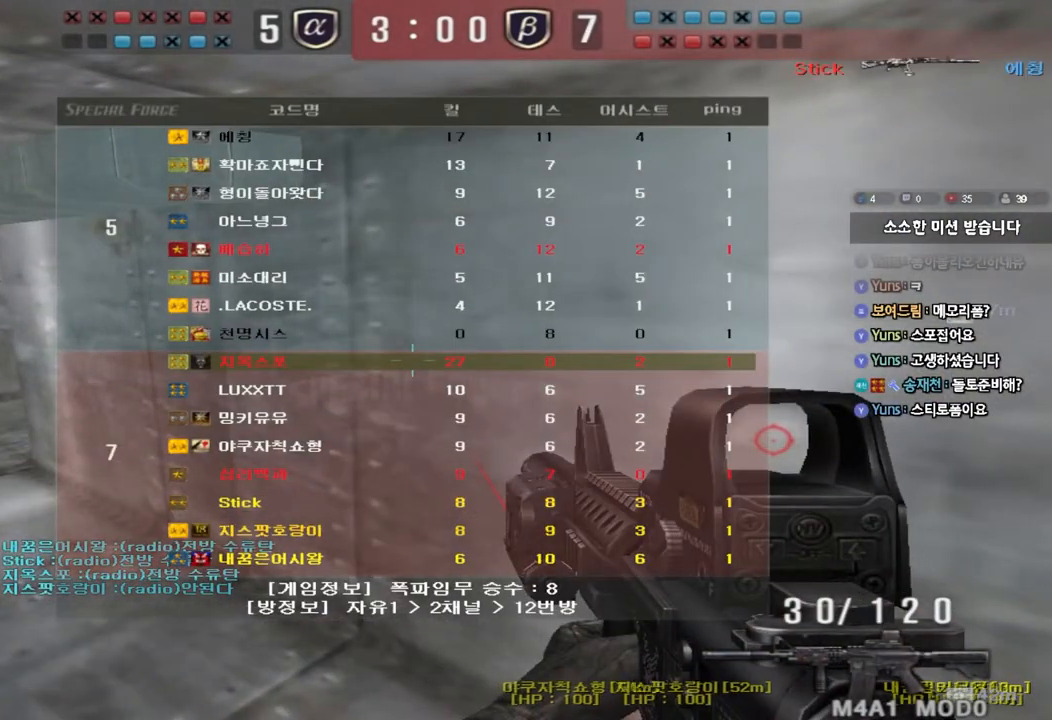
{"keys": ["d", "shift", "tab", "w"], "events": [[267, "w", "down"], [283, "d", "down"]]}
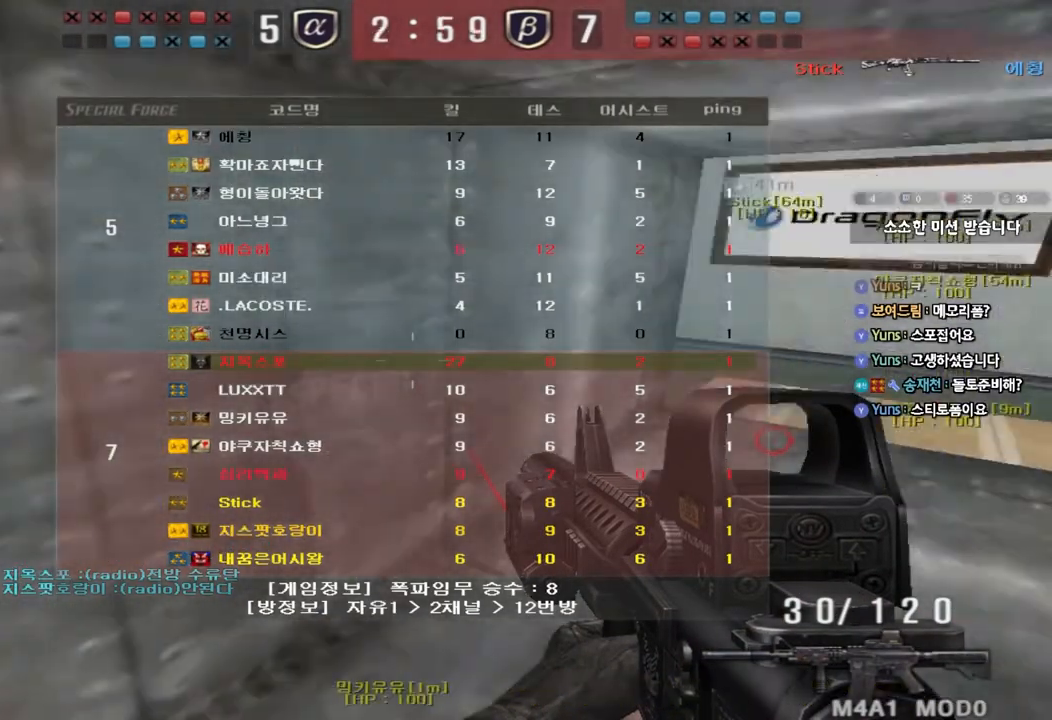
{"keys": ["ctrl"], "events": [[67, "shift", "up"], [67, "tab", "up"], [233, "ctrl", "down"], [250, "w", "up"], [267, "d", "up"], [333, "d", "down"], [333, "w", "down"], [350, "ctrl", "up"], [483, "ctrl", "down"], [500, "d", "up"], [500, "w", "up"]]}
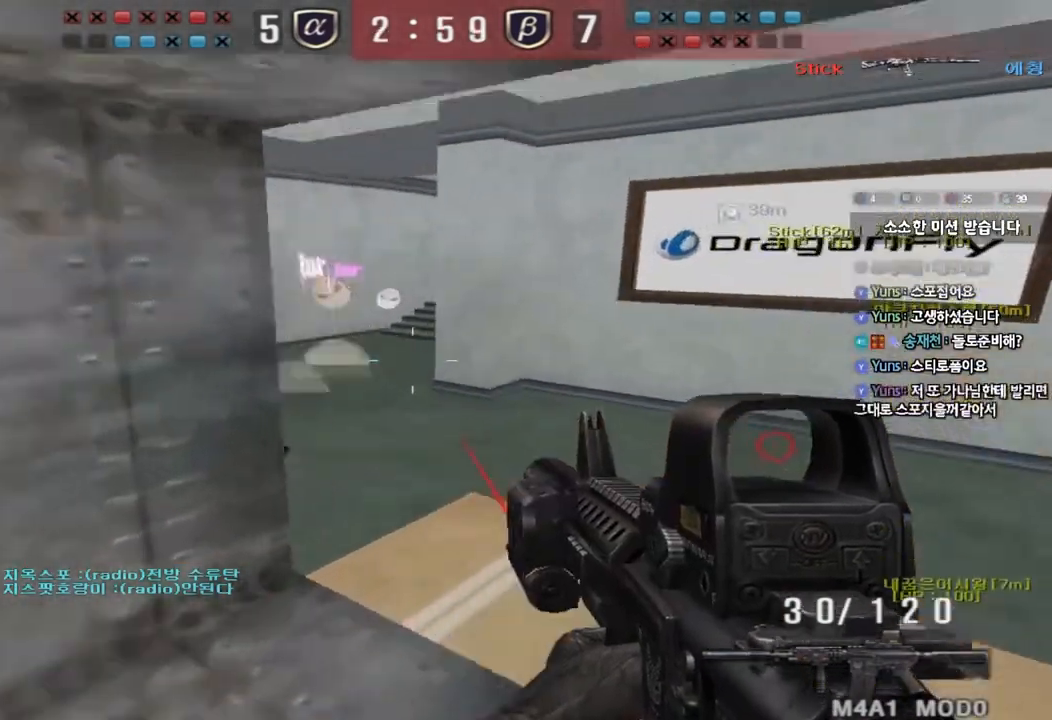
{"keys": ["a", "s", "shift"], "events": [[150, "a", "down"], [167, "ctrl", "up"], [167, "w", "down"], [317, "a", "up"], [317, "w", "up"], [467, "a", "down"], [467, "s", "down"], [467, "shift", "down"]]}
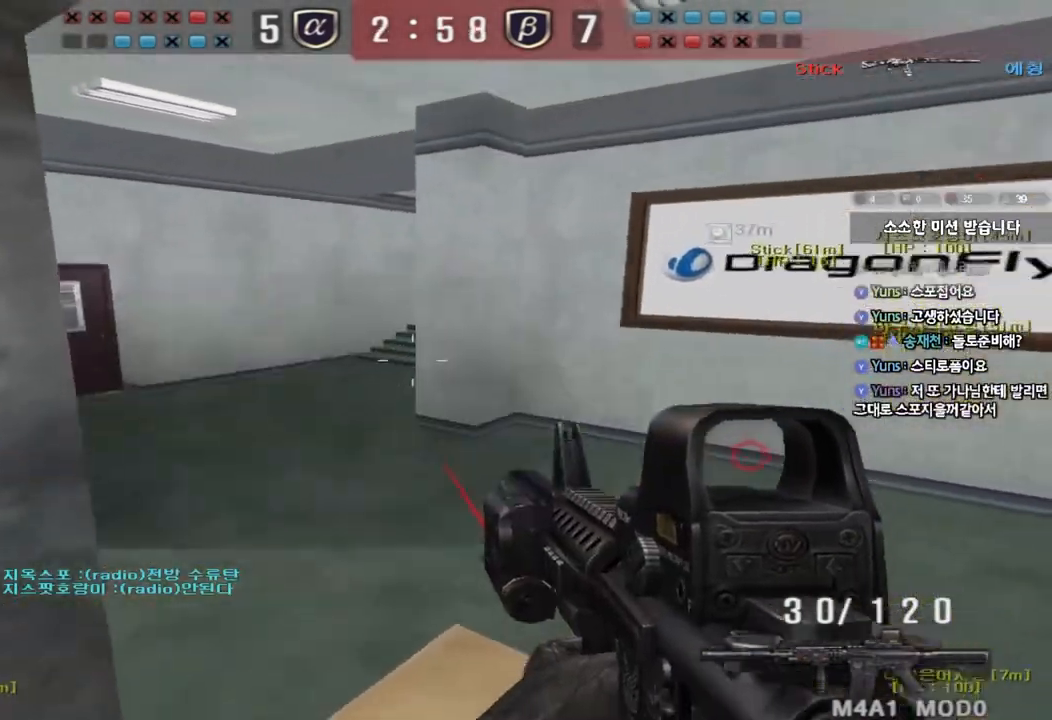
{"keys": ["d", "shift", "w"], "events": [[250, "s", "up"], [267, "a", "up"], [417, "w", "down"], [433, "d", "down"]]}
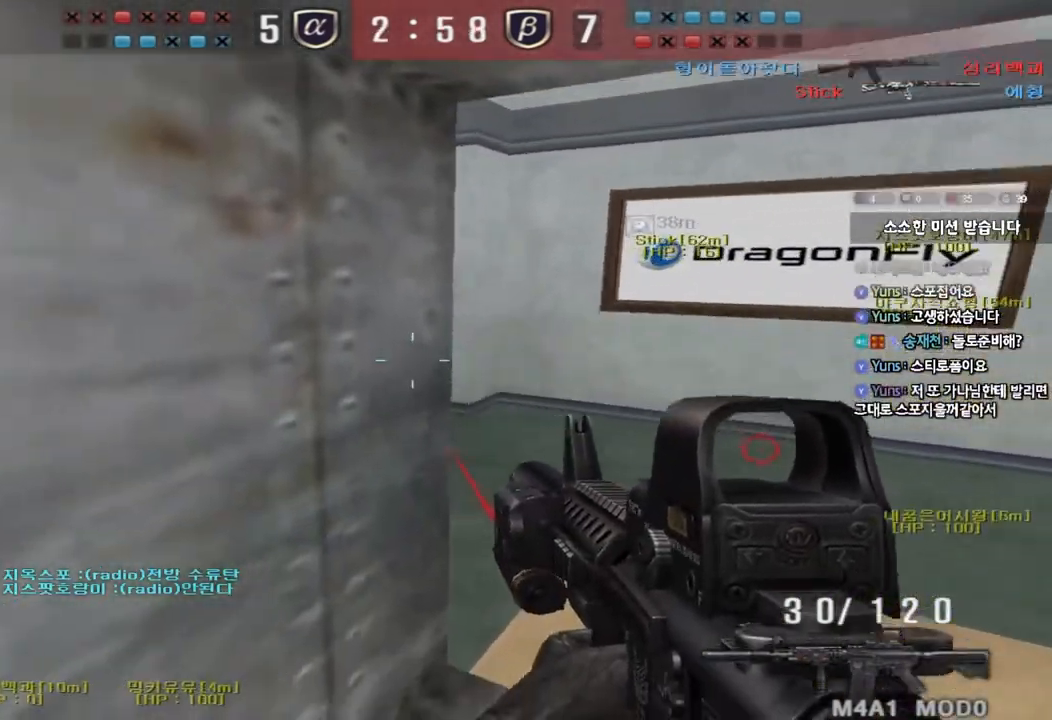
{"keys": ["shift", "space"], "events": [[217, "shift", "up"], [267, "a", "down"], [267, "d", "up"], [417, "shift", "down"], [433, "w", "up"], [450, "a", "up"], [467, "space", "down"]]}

Task goal
Retype each line above precisely, please. Skip anything that is a picture.

Exercise result
{"keys": ["d", "shift", "tab", "w"], "events": [[267, "w", "down"], [283, "d", "down"]]}
{"keys": ["ctrl"], "events": [[67, "shift", "up"], [67, "tab", "up"], [233, "ctrl", "down"], [250, "w", "up"], [267, "d", "up"], [333, "d", "down"], [333, "w", "down"], [350, "ctrl", "up"], [483, "ctrl", "down"], [500, "d", "up"], [500, "w", "up"]]}
{"keys": ["a", "s", "shift"], "events": [[150, "a", "down"], [167, "ctrl", "up"], [167, "w", "down"], [317, "a", "up"], [317, "w", "up"], [467, "a", "down"], [467, "s", "down"], [467, "shift", "down"]]}
{"keys": ["d", "shift", "w"], "events": [[250, "s", "up"], [267, "a", "up"], [417, "w", "down"], [433, "d", "down"]]}
{"keys": ["shift", "space"], "events": [[217, "shift", "up"], [267, "a", "down"], [267, "d", "up"], [417, "shift", "down"], [433, "w", "up"], [450, "a", "up"], [467, "space", "down"]]}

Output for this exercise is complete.